Dans une société vraiment juste et socialement progressiste, ce travail d’étudiant pourrait être rémunéré, comme tout autre travail, mais, comme nous l’avons dit, ceci est une autre histoire. Aujourd’hui, il est malsain qu’une caste de travailleurs-entrepreneurs – les étudiants – jouissent d’avantages disproportionnés dont le coût est assumé par les autres travailleurs qui ne sont pas plus riches qu’eux et qui ne sont pas, eux, sur une voie royale vers la bourgeoisie.

Que j’ai tort ou raison, ça se discute.
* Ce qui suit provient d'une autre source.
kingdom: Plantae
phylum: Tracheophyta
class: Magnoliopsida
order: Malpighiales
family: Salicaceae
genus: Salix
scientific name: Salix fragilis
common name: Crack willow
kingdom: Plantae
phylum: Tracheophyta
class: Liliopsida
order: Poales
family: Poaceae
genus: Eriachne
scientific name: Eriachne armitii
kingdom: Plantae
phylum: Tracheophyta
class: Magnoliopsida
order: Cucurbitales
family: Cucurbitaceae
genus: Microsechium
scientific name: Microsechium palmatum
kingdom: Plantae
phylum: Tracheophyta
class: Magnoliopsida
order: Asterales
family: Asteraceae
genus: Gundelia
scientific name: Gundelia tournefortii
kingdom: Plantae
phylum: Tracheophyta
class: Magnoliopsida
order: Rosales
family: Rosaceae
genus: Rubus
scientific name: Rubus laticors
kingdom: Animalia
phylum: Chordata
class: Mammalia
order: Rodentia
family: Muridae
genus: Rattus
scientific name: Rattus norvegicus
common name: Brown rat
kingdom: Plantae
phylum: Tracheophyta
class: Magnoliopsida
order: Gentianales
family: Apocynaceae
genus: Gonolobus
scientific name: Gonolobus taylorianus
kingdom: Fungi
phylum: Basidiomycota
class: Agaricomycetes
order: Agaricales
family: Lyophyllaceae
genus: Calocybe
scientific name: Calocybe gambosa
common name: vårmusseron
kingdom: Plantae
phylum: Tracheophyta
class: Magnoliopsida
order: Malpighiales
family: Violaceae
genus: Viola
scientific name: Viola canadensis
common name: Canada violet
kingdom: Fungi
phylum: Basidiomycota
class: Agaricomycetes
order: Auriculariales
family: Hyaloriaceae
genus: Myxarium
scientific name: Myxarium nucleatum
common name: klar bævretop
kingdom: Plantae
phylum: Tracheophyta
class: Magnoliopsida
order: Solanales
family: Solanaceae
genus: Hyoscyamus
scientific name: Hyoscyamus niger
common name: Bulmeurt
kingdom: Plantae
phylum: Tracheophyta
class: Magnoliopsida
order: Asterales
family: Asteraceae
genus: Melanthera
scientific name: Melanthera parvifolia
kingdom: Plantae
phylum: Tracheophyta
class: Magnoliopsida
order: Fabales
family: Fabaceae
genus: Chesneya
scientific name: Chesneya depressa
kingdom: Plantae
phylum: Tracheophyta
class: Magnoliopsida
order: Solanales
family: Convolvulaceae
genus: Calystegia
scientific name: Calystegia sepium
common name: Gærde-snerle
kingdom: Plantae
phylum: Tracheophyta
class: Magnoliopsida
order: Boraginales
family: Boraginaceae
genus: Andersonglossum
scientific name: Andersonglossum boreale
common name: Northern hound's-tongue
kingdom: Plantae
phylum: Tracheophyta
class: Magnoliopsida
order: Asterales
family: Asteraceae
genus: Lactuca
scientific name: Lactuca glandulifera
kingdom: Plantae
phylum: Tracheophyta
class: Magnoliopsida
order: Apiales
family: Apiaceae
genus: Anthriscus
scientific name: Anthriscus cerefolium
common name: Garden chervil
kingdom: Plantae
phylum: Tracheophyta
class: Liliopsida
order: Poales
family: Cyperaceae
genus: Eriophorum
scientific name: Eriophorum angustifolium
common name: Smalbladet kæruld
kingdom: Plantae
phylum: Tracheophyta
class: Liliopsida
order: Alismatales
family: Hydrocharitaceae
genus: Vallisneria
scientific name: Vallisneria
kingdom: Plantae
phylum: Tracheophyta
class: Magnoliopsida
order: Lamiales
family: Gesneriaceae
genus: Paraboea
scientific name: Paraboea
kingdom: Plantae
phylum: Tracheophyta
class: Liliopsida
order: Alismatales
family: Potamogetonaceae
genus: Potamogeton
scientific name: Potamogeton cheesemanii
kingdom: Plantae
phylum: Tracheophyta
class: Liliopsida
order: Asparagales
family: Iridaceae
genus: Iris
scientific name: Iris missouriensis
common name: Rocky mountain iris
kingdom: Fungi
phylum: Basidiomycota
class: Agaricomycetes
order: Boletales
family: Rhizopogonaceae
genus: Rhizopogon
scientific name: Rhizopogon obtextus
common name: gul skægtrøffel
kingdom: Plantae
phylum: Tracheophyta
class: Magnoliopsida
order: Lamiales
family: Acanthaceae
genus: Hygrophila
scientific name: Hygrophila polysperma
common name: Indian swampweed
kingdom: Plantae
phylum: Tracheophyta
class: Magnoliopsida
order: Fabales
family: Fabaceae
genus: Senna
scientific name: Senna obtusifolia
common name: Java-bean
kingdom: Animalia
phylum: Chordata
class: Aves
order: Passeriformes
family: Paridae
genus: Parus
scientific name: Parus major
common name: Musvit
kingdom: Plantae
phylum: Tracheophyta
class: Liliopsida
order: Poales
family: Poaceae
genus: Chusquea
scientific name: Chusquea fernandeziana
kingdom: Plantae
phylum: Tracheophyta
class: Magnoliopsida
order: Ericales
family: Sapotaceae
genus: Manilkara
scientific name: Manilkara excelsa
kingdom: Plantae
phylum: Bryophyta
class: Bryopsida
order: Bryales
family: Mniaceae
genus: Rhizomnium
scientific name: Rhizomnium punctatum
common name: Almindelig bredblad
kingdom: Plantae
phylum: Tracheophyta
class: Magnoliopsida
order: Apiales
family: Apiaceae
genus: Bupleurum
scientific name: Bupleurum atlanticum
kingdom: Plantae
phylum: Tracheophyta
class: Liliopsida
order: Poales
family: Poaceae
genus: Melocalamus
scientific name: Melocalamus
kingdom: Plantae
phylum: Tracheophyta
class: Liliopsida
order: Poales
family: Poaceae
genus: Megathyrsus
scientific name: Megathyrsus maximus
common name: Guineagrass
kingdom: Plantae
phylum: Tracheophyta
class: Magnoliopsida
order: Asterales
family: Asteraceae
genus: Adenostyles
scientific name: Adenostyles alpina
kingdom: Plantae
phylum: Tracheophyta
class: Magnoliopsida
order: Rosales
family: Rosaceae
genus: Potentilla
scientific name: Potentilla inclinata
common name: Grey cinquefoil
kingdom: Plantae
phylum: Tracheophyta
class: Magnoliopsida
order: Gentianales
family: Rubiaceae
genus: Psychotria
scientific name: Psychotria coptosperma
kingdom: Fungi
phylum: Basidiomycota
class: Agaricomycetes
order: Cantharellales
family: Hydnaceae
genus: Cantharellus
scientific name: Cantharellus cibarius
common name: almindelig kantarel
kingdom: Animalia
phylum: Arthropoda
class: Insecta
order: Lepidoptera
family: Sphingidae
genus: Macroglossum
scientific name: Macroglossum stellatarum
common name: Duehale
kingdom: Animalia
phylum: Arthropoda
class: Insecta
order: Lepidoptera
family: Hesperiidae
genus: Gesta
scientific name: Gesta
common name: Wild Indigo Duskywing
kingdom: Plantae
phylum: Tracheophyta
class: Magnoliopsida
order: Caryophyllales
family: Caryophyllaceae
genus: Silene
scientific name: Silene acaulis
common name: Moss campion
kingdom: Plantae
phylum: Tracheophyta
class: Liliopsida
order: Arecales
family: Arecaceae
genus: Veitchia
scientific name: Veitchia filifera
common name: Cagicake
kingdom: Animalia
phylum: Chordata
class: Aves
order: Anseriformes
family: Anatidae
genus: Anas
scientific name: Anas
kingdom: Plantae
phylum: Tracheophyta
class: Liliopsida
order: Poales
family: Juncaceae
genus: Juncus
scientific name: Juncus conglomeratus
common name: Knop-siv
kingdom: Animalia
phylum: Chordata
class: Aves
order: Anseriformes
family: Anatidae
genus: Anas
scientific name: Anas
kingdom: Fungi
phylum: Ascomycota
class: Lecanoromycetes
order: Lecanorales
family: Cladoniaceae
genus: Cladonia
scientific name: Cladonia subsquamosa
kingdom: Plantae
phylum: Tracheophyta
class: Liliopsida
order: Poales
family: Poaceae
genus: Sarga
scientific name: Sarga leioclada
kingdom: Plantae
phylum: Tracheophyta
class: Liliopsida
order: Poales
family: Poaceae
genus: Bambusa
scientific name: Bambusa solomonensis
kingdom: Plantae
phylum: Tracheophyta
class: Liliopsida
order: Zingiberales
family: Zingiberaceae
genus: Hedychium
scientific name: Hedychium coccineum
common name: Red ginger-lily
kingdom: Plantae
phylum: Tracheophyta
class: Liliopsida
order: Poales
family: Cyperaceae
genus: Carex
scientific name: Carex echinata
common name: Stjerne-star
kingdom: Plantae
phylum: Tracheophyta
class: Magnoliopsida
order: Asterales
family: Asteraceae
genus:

Mais ça ne se discutera sans doute pas.  Il est typique de notre  société couillonne, que le débat sur les frais de scolarité – qui n’est qu’un aspect d’un problème plus large qu’est la garantie de revenu! –  ait été déjà détourné de son thème et s’en écarte de plus en plus.

On est d’abord venu à discuter du “droit” de bruler des voitures pour contester… puis au droit d’un quidam de discuter du droit de l’individu à se révolter contre un pouvoir qui l’opprime… puis au droit du journaliste de dire qu’un  quidam l’a dit…  et on en est aux discussions  sur les droits et les devoirs du journaliste…

Toutes ces dérivées en cascade ne disent pas que des bêtises, au contraire, mais il est emblématique de la pensée erratique divergente  ( voir le concept populaire: “noyer le poisson” ) – qui est devenue le mode mental prédominant au Québec – que rien n’en sortira, puisque ni le sujet initial du débat si les autres auxquels il aura donné lieu ne seront discutés jusqu’à une conclusion.   Tout sur tout se règlera finalement en petits comités… et le peuple causera toujours.